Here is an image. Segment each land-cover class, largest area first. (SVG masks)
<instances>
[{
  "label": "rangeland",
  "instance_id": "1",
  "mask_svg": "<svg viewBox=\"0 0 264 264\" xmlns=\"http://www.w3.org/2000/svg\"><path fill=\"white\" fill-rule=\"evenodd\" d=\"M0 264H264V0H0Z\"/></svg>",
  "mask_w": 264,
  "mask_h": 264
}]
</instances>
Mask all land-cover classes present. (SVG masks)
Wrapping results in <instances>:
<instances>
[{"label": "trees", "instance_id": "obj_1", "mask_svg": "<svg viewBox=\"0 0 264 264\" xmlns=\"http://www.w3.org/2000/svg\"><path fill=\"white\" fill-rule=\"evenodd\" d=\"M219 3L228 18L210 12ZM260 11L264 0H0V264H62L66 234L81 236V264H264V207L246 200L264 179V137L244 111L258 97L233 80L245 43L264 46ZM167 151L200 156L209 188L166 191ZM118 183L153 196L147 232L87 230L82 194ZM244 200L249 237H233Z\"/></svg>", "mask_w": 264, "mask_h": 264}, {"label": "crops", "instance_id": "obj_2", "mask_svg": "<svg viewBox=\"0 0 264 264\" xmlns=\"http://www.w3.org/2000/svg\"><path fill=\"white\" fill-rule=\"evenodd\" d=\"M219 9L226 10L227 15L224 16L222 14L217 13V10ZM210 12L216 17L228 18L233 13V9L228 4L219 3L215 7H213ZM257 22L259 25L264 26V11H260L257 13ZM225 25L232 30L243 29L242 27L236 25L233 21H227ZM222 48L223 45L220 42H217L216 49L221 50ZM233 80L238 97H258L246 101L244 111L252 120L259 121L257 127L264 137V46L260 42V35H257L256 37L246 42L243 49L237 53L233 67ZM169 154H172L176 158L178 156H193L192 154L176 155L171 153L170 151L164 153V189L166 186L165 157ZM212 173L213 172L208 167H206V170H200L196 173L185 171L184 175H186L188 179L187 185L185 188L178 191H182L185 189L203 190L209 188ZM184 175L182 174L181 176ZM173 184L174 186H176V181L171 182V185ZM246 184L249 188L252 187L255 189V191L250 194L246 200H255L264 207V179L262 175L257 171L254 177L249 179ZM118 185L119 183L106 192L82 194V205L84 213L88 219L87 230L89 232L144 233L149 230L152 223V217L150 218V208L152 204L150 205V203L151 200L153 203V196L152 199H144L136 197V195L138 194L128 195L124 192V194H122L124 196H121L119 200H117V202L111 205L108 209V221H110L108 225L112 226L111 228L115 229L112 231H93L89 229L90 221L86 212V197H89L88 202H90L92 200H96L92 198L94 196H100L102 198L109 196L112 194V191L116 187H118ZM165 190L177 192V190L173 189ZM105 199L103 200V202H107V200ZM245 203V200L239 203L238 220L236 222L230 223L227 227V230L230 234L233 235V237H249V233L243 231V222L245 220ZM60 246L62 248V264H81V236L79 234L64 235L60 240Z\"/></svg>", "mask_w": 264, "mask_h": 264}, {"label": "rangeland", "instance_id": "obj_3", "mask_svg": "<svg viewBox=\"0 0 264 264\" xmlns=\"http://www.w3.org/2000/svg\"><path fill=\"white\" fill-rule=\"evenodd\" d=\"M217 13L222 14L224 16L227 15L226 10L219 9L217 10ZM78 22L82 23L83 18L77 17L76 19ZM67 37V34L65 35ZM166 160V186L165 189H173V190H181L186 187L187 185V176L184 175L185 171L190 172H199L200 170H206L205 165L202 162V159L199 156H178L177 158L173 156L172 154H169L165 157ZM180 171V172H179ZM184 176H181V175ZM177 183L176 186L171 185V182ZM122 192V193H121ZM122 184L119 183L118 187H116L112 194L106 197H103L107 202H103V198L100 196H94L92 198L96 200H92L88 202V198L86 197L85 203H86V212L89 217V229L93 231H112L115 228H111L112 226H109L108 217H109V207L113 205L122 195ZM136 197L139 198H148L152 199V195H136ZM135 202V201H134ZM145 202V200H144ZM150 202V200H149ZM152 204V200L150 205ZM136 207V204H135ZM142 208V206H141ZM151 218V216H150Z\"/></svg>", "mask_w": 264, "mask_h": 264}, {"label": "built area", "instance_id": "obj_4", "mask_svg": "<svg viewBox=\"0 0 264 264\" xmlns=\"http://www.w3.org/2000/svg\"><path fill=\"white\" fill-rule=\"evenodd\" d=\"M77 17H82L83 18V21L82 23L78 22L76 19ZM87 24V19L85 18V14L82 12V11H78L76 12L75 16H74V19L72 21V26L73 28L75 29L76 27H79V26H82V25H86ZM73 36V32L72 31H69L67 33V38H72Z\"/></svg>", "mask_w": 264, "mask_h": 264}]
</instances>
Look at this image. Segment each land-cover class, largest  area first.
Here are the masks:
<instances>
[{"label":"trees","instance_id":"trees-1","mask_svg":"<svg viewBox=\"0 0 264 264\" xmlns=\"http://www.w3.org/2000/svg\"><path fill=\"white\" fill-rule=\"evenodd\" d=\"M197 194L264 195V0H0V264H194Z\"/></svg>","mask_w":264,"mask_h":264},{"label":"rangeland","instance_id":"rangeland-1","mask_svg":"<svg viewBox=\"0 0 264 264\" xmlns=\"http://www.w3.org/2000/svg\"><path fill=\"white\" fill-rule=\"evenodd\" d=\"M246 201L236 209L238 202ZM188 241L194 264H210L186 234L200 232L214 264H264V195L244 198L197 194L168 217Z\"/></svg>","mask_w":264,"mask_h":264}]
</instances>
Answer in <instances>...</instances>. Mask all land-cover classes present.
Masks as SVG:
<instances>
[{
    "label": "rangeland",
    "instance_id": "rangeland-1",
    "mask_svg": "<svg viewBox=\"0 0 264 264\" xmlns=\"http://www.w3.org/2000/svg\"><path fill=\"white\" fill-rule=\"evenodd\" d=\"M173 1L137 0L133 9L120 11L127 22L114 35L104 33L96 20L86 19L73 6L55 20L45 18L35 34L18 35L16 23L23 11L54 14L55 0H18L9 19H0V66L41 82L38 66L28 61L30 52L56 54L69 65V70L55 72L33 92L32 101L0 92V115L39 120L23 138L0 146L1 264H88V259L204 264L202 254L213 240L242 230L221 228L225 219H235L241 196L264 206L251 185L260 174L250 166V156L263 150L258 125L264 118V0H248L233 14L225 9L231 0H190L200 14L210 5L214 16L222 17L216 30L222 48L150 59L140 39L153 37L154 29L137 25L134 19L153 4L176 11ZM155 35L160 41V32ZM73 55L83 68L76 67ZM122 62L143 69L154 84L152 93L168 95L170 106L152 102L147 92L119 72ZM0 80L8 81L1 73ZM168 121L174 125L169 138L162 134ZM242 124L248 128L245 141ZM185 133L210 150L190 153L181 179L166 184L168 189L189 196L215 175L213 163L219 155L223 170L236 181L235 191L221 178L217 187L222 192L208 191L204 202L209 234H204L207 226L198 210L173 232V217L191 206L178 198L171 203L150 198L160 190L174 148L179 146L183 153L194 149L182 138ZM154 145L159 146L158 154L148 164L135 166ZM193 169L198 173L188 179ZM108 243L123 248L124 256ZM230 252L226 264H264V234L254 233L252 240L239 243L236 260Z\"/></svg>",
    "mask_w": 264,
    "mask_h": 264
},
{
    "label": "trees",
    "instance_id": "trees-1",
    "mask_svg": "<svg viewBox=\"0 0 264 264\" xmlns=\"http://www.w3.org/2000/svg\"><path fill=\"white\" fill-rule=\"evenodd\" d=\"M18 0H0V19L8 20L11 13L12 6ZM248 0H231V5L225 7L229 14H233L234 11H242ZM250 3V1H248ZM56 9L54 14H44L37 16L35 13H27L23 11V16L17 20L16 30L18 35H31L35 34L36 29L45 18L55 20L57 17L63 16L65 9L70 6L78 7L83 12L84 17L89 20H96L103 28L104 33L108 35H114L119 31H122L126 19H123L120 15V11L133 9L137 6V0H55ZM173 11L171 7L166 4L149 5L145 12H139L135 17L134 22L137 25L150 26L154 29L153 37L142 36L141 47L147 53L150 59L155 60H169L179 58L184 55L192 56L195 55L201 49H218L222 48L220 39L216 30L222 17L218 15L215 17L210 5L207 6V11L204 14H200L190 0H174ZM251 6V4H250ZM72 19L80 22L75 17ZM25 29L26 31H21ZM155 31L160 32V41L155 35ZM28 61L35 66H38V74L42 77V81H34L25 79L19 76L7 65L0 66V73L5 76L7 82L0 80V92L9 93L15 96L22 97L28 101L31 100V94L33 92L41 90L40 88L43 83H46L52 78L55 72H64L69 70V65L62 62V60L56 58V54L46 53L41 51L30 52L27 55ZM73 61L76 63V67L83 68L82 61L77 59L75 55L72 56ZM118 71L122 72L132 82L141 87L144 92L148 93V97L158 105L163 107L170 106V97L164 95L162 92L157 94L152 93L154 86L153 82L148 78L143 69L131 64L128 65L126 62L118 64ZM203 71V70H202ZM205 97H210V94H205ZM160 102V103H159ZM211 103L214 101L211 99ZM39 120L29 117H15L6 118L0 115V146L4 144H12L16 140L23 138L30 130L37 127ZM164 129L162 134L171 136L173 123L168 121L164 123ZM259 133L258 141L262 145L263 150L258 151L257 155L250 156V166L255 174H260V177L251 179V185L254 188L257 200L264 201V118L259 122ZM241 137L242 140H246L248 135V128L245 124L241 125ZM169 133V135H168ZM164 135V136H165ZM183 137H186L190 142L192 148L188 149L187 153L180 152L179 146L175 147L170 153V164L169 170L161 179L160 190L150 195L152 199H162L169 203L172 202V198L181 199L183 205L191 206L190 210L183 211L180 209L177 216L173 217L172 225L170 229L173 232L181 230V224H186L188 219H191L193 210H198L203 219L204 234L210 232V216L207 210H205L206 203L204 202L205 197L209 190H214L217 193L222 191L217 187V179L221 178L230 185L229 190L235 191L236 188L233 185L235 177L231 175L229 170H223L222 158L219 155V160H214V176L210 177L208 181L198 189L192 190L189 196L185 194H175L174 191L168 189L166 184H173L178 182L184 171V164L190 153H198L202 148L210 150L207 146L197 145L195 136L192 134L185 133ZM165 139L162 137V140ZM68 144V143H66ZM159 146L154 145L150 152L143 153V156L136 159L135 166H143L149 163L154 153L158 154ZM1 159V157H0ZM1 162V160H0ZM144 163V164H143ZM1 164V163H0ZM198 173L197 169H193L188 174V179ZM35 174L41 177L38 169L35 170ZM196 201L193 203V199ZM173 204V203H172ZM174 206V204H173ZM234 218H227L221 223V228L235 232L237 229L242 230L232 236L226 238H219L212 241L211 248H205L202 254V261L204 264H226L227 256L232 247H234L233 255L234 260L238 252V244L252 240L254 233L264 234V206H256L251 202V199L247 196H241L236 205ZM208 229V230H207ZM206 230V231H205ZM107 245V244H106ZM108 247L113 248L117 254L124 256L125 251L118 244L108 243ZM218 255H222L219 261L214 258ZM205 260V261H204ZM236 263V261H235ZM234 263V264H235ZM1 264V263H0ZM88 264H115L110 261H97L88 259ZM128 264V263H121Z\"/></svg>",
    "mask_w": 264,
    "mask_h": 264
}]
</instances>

• • • • •

## TO BE DONE
Count the lines in the items above that contain the string "present", with case counting. Reply with the number alone.

## ANSWER TO THE EXERCISE
2